I spend a good chunk of time in the classroom with the AvTech students, and we use Computer-based Training (CBT) courses as a basis for teaching. Currently, we’re going through the CBT sessions on Meteorology (for pilots), and so we have endless opportunities to delve into critical topics like fractions, graphs, metrics, and physics. When we were discussing the physics of pressure, we talked about the effect of carrying a bottle up to 10,000’ sealing it and seeing what happened after coming back to sea level. It so happens that we have a few airplanes close by, so it was easy to do a real live test (at least to see the effect of 2,500’ pressure difference)! It’s so wonderful to be able to bring the academic and the practical side of things into such close proximity.

The AvTech students are great fun to work with! A few days ago, we were discussing metrics and talked about estimating distances. The girls guessed the distance to the picnic tables when walking over for lunch, and then they paced off the distance marching forward silently as a very determined group! The estimates were amazingly close and you can imagine the loud whoops of delight when the estimates and the measurements came within a few metres of each other!

At an active and fast-paced operation like WAASPS / MoM / AvTech Academy, junk easily accumulates, and it’s tough to keep the place clean and tidy and de-junked. AvTech students are (almost!) always willing, enthusiastic and smiling when we call on them to help out!

There is much work to do around the airfield and things break a lot in the harsh conditions of strong sunlight, humidity, rainstorms, insects, plus general wear and tear. When the tractor used for mowing the runway recently ran out of fuel, I had to spend an hour bleeding the air out of the system before it ran properly. Plumbing is a constant problem, and I’ve blogged previously about the fun and games we have with imported fittings! The current bane of my life is getting some cellular modems to work in the data centre. Our internet access is reasonable reliable but somewhat slow, and so everything takes that much longer. Other related tasks include getting computers with odd operating systems to work on the network, and getting that wireless printer to work with all the student computers.
Keeping up with e-mail, writing blogs and doing administrative work means that I spend a surprising amount of time on my computer. We’re building a bit more structure around the AvTech Academy programme with additional documentation of the academic and practical training – that means more typing!

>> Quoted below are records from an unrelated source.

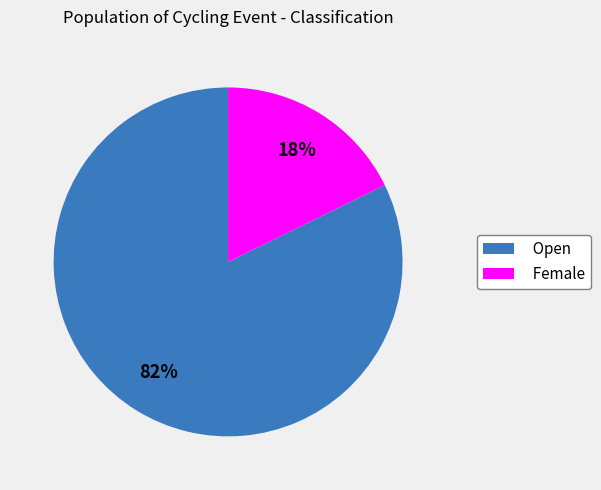

What is the ratio of the value at Open to the value at Female?

4.6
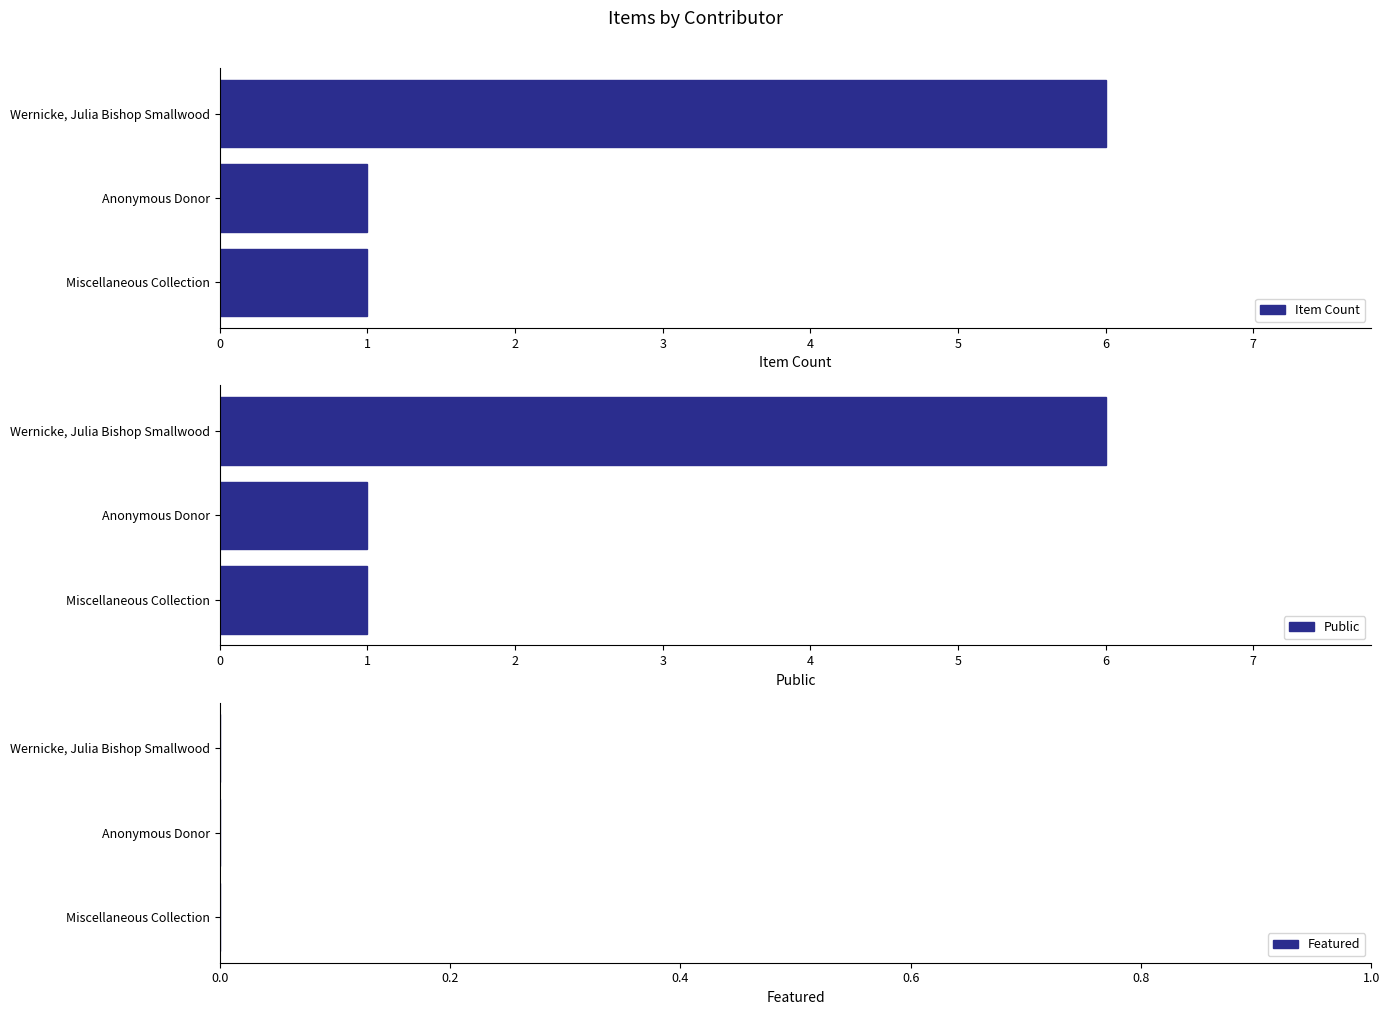

What is the sum of all Item Count values?

8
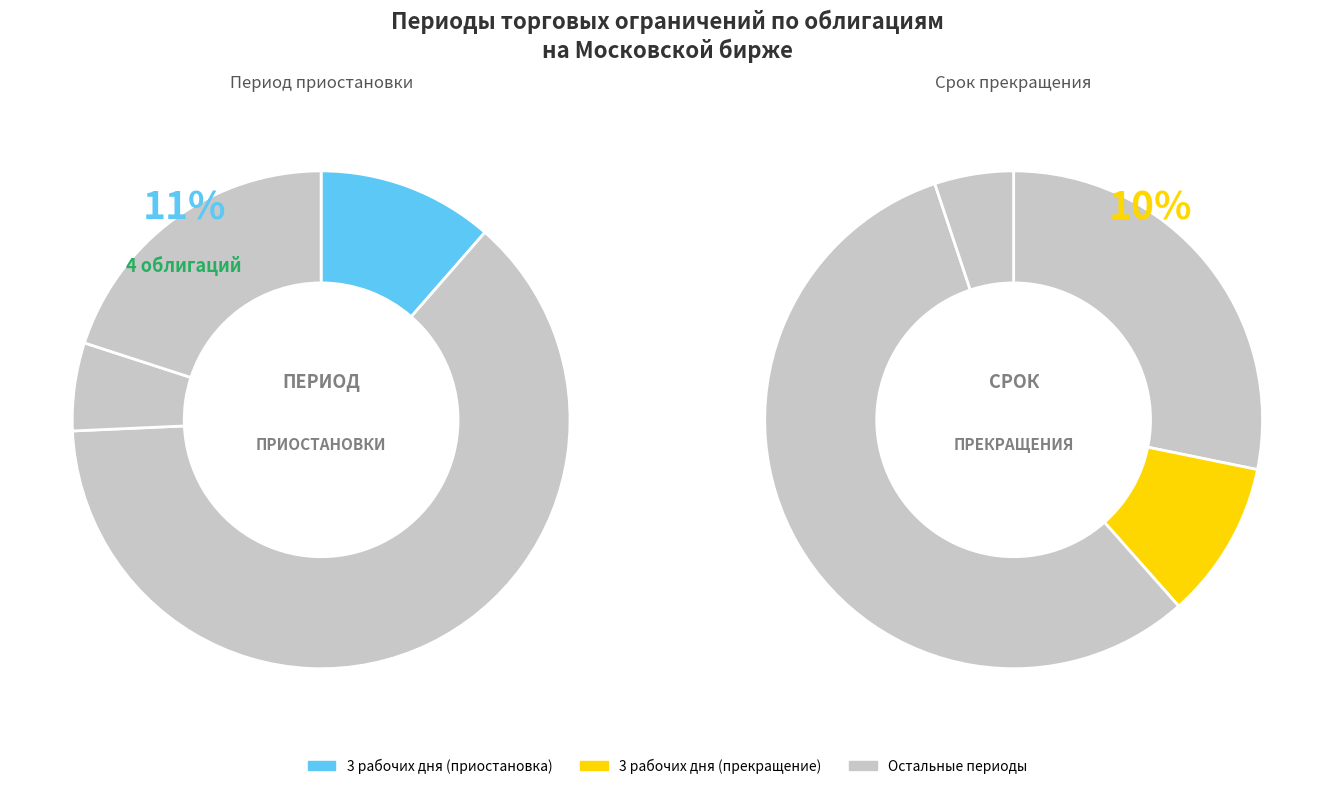

Does 0 account for over 50% of the chart?

No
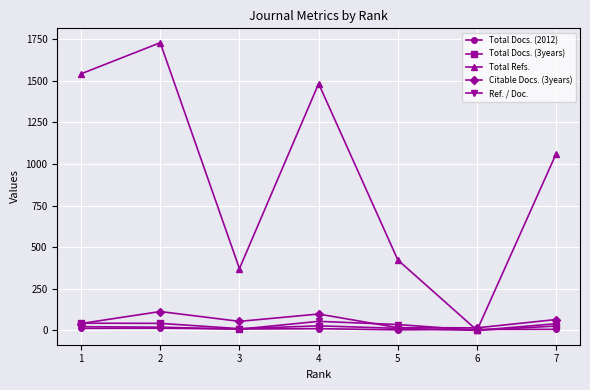

Count the number of data series in this chart.

5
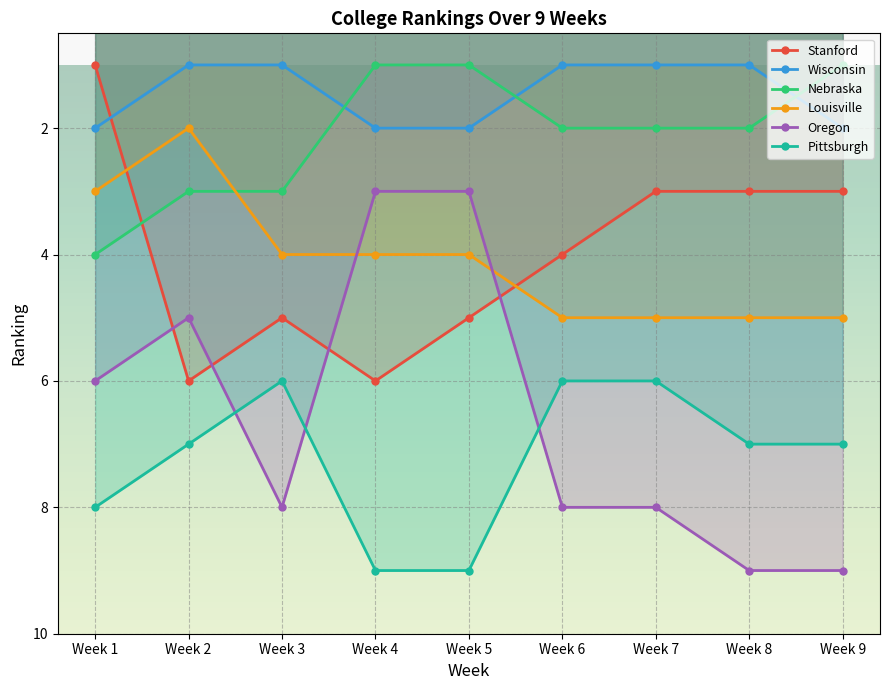

True or false: Wisconsin has more than 0 points higher than both neighbors.

False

Every night I do a quick check of the hangars and workshops when I turn off our trusty generator soon after 20:00. Since it’s located in the complex of buildings on the far side of the field, this entails a short walk across the runway in the dark, and I have a fond hope that I’ll spot the snakes with my flashlight before they decide that they don’t like me. If it’s been pouring rain (we’ve had a lot recently), I get a bit more exercise plus muddy shoes, and walk the long way around the end of the runway to avoid spoiling the soft runway surface..

You see, there is no rest for the wicked (or anyone else for that matter). There is always so much to – plus we have those almost weekly and not-so-much-fun trips to Accra which consume a whole day and which I’ll ignore in today’s blog. With all that goes on, I’m always thrilled if I manage to get in the odd bit of time in an airplane!